In this year of mid-term elections incumbents are, at every opportunity, asking us for “another chance” to “get things right”, explaining away their past failures, and promising to return power to the people, strengthen states rights, and resolve the economic failures of the past…here is our opportunity to tell them to put their “money where their mouths are”.
Let’s give them the next four months, until the November mid-terms, to enact a common sense solution, such as this one, to this problem or face being fired…we don’t want to hear any excuses; do it or you’re gone…period.

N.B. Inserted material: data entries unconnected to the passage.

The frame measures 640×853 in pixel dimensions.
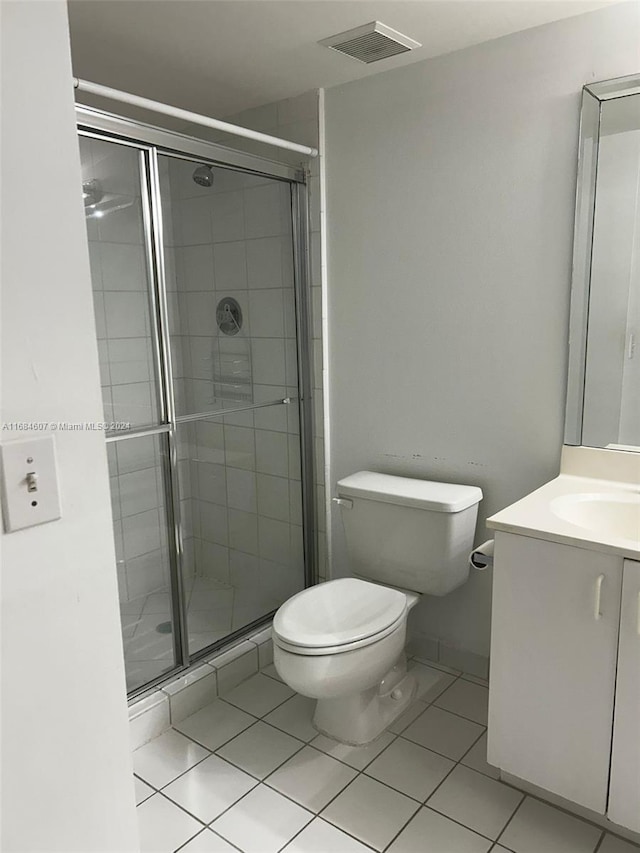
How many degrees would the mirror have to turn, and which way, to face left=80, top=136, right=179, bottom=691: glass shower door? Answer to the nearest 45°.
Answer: approximately 45° to its right

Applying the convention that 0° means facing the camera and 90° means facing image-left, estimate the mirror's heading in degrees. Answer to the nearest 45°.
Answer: approximately 45°

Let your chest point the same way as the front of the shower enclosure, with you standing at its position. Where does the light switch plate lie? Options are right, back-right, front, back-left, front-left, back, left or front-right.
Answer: front-right

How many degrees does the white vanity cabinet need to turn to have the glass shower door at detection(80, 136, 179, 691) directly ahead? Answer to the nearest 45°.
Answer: approximately 45° to its right

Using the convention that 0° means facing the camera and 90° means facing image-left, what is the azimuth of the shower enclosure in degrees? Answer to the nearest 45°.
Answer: approximately 315°

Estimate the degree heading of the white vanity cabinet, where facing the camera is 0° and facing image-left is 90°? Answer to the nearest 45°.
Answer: approximately 45°

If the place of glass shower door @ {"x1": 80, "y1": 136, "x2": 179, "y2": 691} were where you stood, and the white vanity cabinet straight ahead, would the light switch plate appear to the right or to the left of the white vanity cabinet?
right

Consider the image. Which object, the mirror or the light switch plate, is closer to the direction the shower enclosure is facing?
the mirror

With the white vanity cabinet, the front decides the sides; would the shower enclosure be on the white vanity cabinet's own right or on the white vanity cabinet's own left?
on the white vanity cabinet's own right

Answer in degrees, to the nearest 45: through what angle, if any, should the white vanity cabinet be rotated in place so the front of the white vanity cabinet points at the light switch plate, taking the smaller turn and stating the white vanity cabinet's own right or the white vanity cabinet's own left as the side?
0° — it already faces it

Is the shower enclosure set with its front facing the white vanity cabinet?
yes
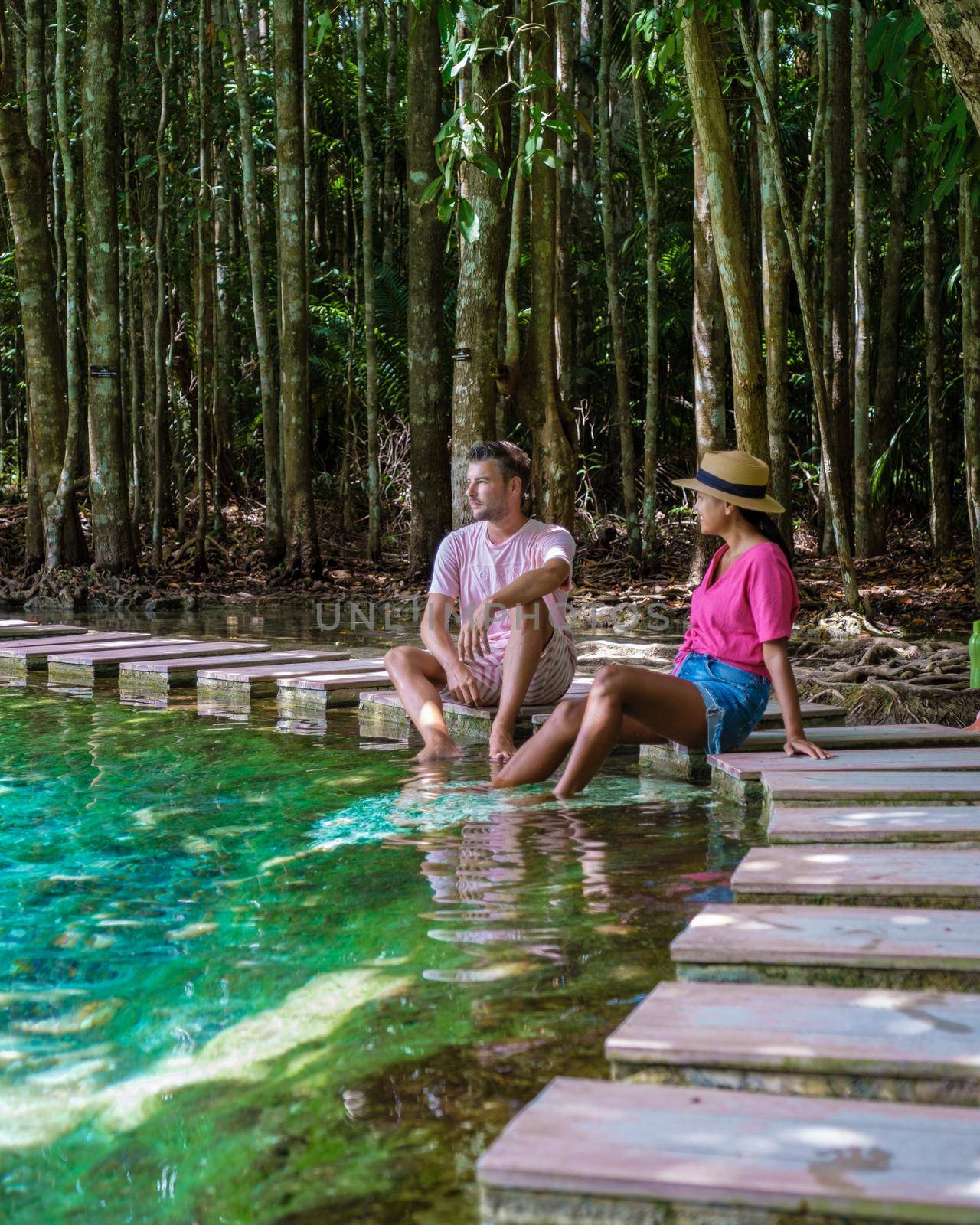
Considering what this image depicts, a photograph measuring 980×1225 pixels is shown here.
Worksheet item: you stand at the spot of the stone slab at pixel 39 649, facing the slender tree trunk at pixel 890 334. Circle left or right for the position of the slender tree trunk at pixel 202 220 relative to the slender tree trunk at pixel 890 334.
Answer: left

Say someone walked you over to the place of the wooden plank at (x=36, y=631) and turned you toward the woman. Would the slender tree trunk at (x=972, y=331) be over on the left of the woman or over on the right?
left

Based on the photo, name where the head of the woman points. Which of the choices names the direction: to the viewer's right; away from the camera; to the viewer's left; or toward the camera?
to the viewer's left

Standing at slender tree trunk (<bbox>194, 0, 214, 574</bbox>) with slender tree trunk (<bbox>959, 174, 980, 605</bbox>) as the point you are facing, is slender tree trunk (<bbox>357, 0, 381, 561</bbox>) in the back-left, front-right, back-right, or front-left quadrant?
front-left

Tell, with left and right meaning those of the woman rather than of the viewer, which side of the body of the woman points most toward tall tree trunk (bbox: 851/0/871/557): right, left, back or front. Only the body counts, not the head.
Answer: right

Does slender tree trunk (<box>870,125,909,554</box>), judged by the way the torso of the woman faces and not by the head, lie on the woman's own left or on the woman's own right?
on the woman's own right

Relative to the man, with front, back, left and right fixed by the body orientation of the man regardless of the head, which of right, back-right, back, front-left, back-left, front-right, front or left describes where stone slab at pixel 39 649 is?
right

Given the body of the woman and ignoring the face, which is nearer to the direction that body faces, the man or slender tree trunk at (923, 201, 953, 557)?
the man

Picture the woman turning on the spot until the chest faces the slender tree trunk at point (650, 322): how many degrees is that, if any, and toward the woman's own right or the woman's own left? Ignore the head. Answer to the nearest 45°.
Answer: approximately 90° to the woman's own right

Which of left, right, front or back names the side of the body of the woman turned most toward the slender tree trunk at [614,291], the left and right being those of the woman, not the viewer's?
right

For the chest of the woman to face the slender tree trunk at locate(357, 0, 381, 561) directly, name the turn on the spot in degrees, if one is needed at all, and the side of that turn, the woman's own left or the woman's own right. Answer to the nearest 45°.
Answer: approximately 90° to the woman's own right

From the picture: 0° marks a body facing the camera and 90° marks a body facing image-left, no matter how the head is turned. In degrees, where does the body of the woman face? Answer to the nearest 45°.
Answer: approximately 90°
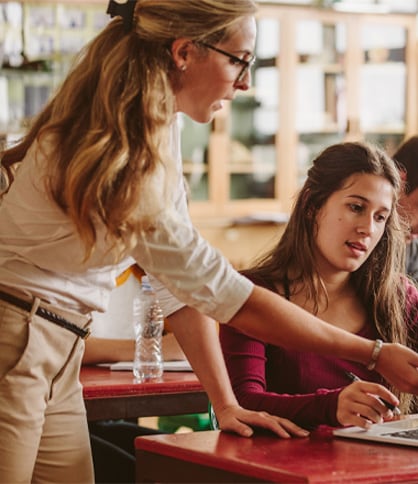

This letter in itself isn’t going to get that done…believe it or not, not everybody reads the Emery County Progress and most, like state and national lawmakers won’t see this letter, so I’d like you to write your legislators and suggest this, or a solution of your own design, to them and encourage your friends and families to write to their legislators in other jurisdictions and make the same demand with the same penalty for failure to resolve this problem.
Remember, the very same long serving, professional politicians presently in office are the very people who, either through their actions or in-actions, have caused every one of the social and economic problems we are now facing and, in spite of their protestations to the contrary, they are not likely to willingly change the behaviors that have marked their tenures.
Your vote in November can change the future…it can return Constitutional government to us, restore the Republic, restore our energy independence, and begin to resolve our economic problems.